Stored data entries

━━━

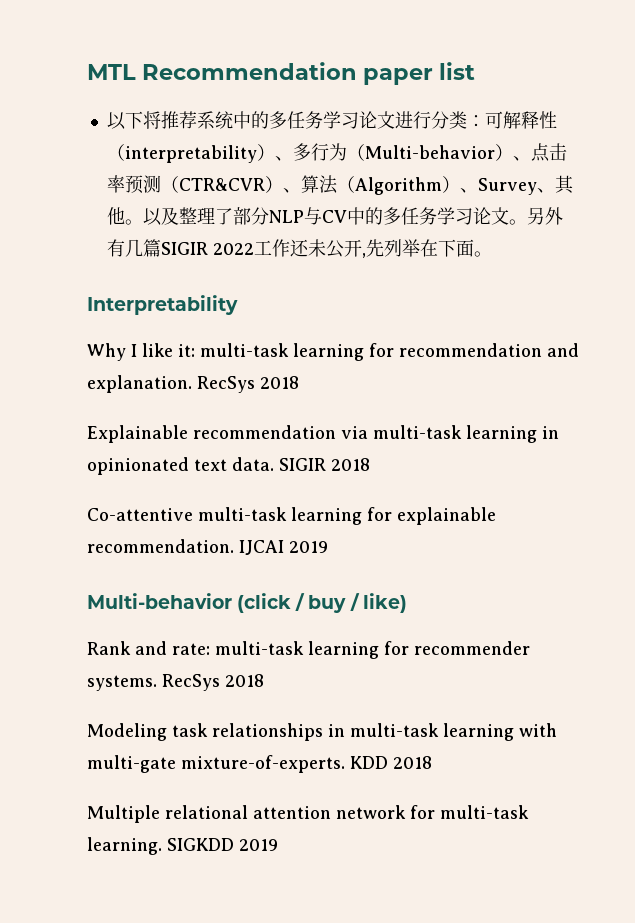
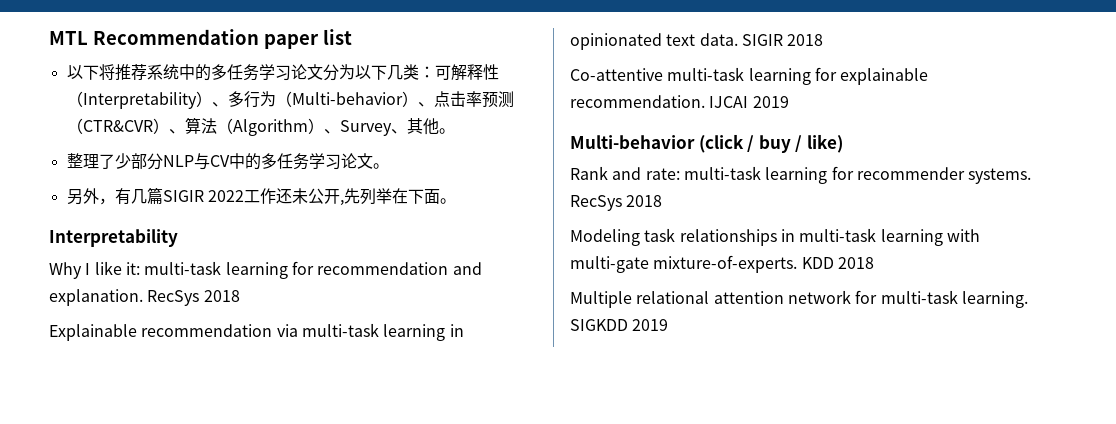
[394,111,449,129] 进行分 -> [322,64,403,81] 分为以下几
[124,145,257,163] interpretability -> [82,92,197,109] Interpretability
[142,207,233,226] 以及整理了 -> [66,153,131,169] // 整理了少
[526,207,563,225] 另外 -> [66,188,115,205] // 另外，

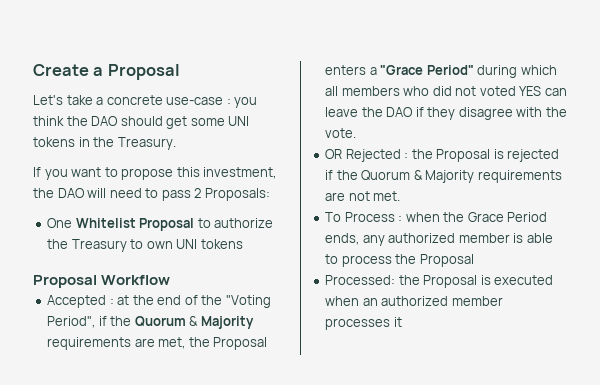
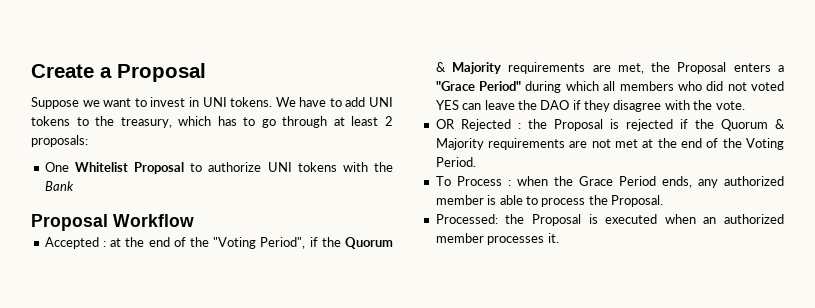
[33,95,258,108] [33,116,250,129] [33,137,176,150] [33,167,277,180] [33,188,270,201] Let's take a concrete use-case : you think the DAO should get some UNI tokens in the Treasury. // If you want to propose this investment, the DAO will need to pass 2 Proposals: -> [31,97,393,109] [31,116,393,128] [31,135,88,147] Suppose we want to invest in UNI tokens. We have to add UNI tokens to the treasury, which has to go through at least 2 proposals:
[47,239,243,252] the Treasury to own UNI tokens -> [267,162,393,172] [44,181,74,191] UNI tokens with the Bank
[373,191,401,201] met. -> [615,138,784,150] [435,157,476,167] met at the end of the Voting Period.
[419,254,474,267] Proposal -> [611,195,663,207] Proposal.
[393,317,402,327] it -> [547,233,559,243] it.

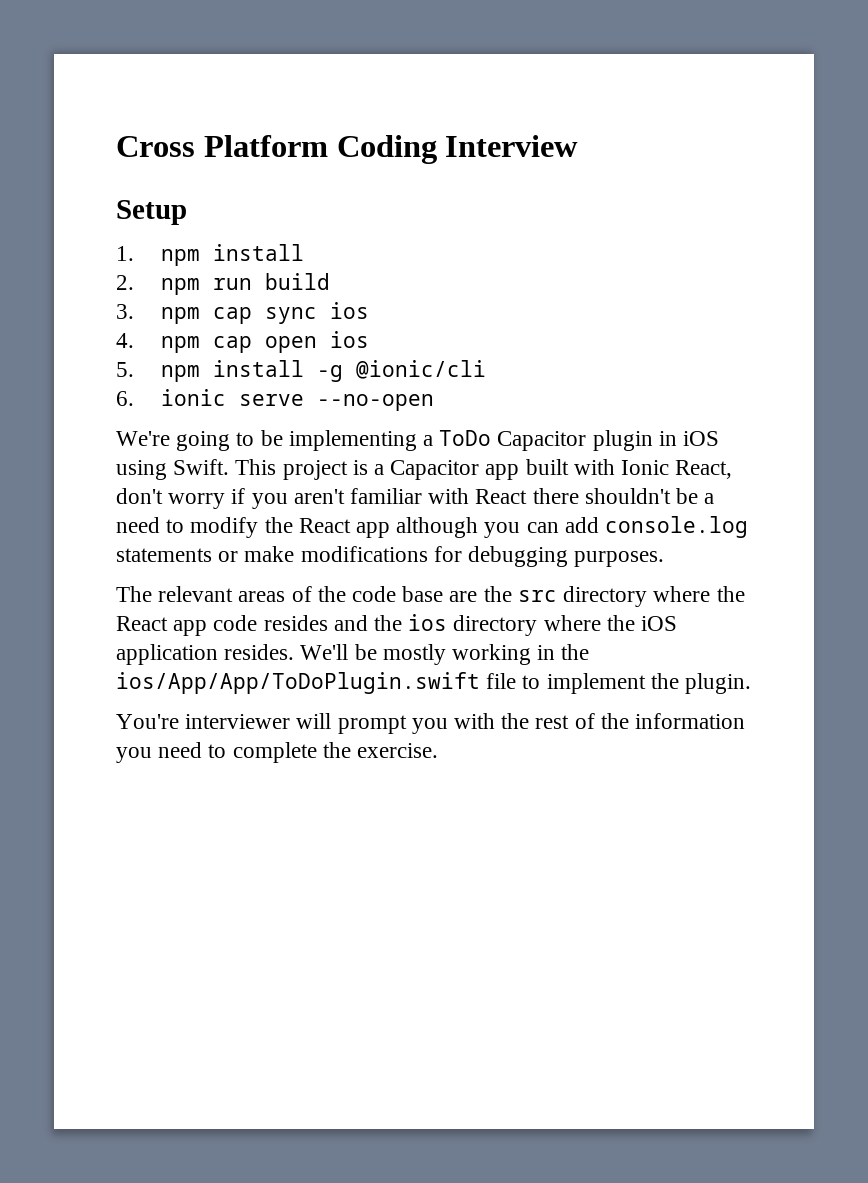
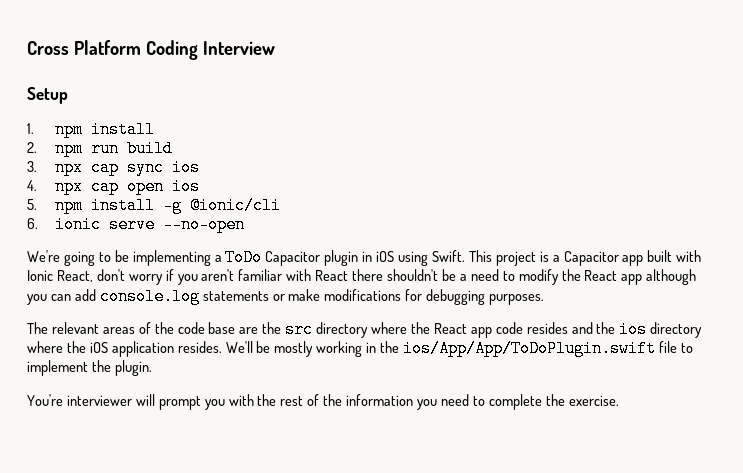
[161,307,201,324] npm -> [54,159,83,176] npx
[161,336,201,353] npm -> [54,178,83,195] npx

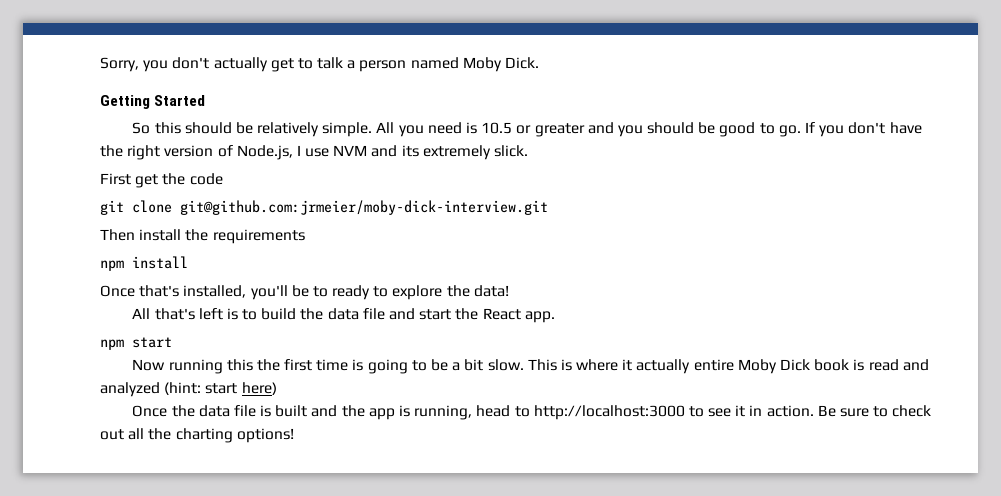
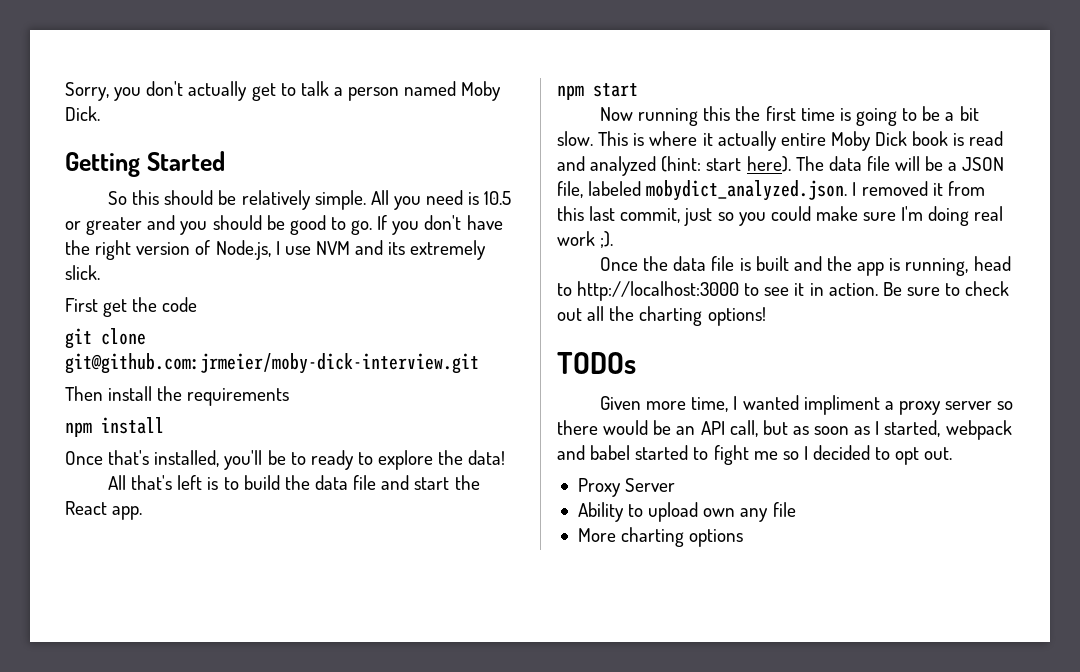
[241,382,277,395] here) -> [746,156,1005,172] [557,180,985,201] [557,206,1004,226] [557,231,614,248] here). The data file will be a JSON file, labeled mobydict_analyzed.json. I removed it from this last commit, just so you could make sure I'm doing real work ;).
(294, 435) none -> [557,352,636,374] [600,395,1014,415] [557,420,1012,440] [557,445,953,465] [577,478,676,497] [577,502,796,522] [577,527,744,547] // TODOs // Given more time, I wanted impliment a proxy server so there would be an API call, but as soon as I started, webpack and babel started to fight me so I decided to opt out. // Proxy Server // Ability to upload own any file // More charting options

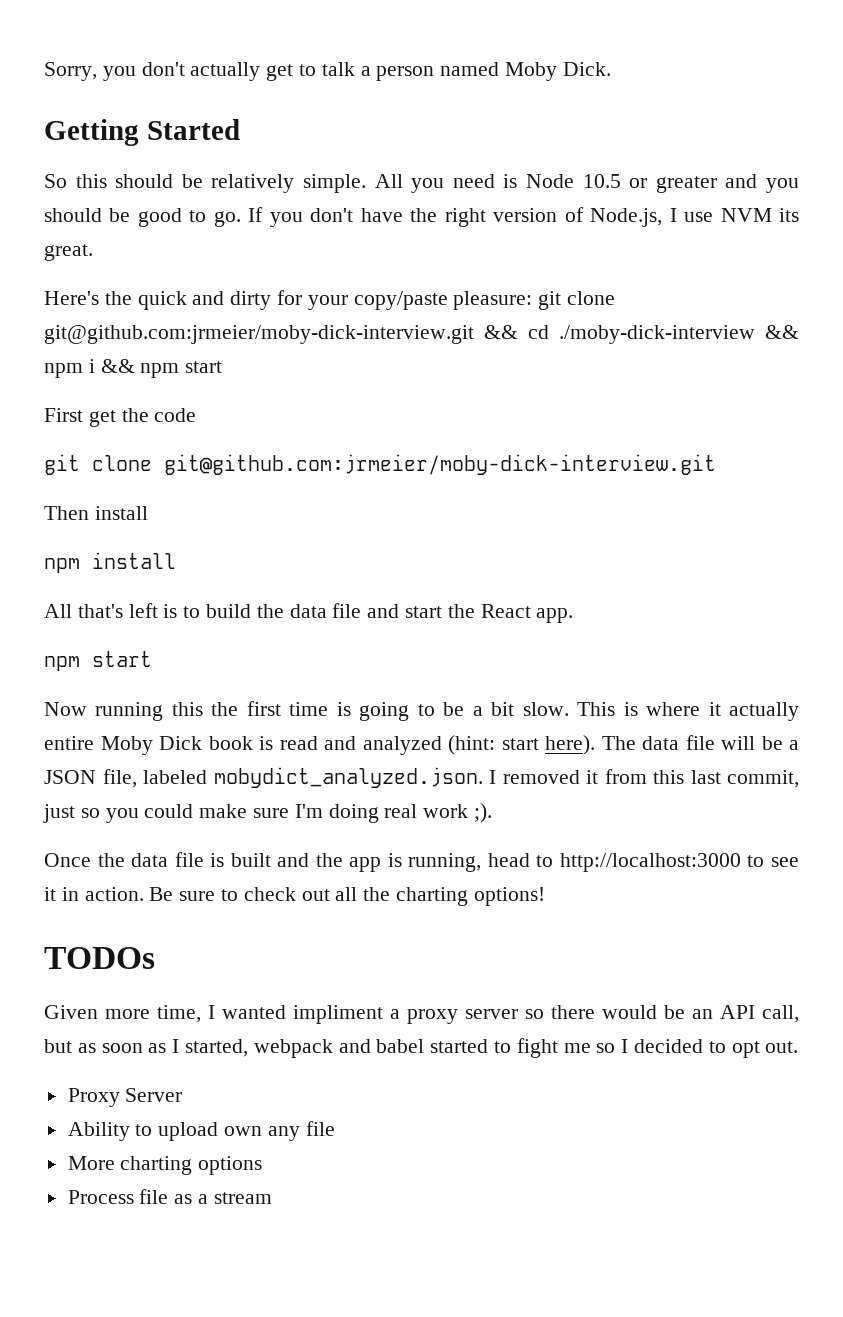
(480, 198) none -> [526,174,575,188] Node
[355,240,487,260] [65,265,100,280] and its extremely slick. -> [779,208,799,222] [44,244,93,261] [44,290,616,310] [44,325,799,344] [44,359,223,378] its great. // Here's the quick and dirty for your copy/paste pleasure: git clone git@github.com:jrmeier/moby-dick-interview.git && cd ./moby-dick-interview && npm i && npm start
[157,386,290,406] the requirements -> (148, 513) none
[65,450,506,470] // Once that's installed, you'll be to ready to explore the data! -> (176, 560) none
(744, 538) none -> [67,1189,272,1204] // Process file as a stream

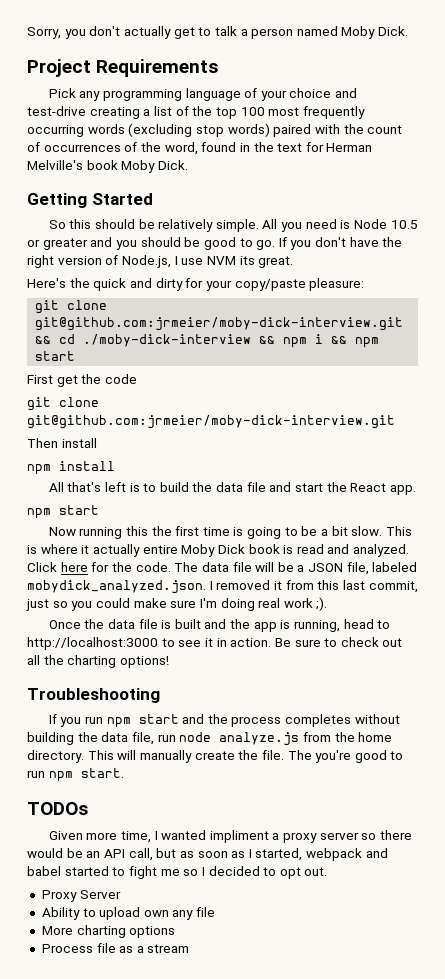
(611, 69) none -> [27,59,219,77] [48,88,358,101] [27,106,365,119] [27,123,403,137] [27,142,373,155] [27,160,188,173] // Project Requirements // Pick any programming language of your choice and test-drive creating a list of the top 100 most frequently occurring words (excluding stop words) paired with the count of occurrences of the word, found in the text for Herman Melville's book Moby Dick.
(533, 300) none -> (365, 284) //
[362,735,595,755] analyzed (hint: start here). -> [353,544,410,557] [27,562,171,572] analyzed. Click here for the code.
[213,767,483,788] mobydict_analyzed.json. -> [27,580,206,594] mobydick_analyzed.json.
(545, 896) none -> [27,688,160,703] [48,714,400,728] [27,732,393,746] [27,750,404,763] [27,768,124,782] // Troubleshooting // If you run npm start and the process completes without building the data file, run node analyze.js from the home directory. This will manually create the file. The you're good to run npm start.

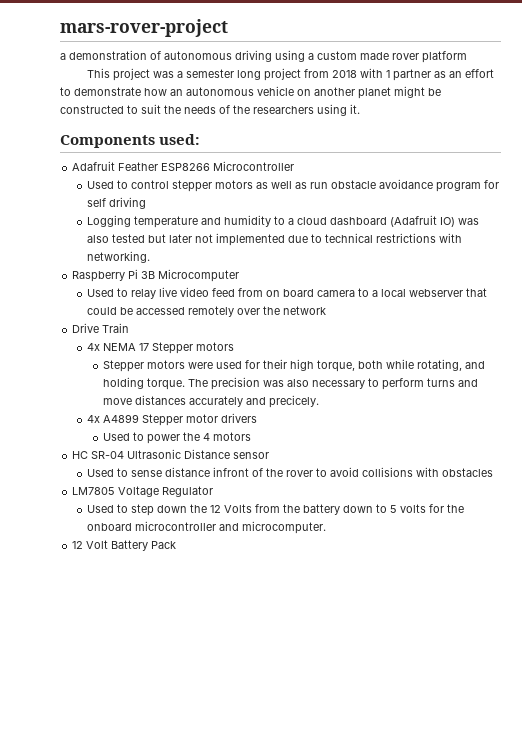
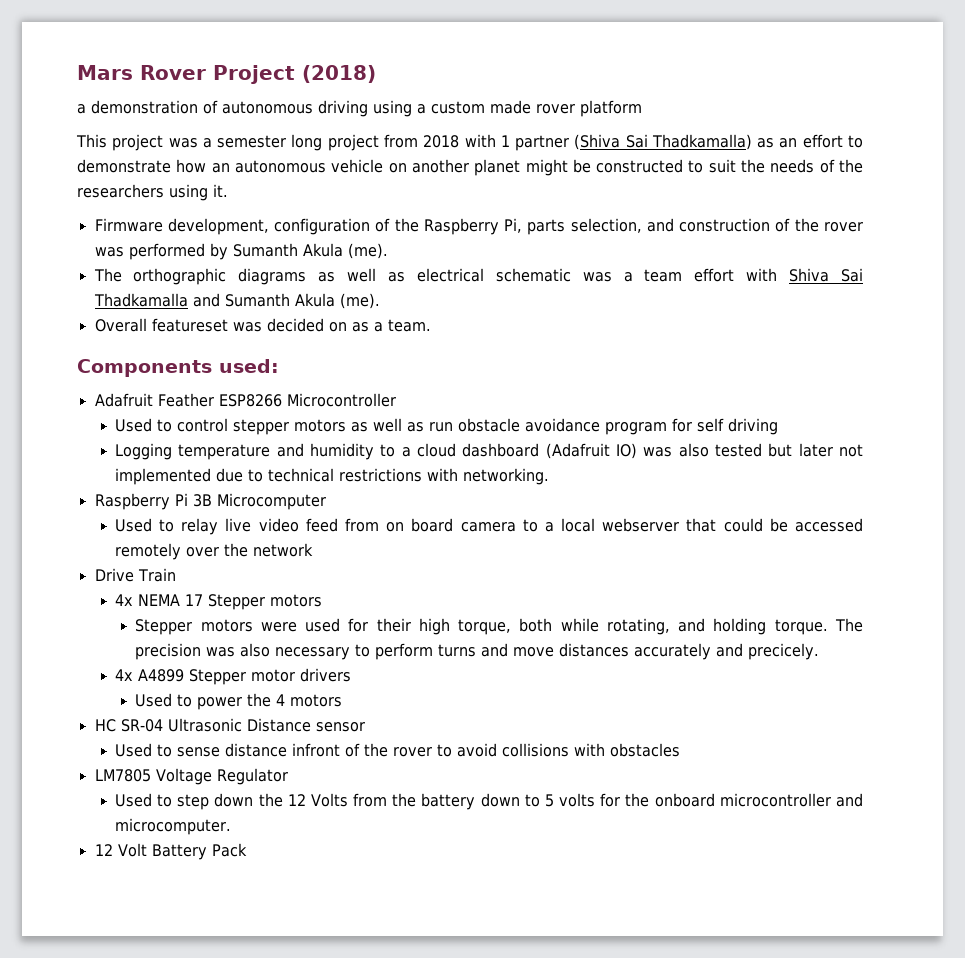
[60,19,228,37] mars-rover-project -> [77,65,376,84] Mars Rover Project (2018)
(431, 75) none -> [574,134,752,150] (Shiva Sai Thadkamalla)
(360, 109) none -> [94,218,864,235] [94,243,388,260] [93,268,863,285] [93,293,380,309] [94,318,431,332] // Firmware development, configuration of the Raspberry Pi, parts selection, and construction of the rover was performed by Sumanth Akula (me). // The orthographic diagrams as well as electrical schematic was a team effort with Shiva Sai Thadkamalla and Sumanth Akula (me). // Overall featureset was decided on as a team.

━━━

Exactly as written, restate the lines from the one that contains "(545, 896) none" through the final line of the data, both ends included, but leave out the pictures.

→ Exercise result:
(545, 896) none -> [27,688,160,703] [48,714,400,728] [27,732,393,746] [27,750,404,763] [27,768,124,782] // Troubleshooting // If you run npm start and the process completes without building the data file, run node analyze.js from the home directory. This will manually create the file. The you're good to run npm start.

[60,19,228,37] mars-rover-project -> [77,65,376,84] Mars Rover Project (2018)
(431, 75) none -> [574,134,752,150] (Shiva Sai Thadkamalla)
(360, 109) none -> [94,218,864,235] [94,243,388,260] [93,268,863,285] [93,293,380,309] [94,318,431,332] // Firmware development, configuration of the Raspberry Pi, parts selection, and construction of the rover was performed by Sumanth Akula (me). // The orthographic diagrams as well as electrical schematic was a team effort with Shiva Sai Thadkamalla and Sumanth Akula (me). // Overall featureset was decided on as a team.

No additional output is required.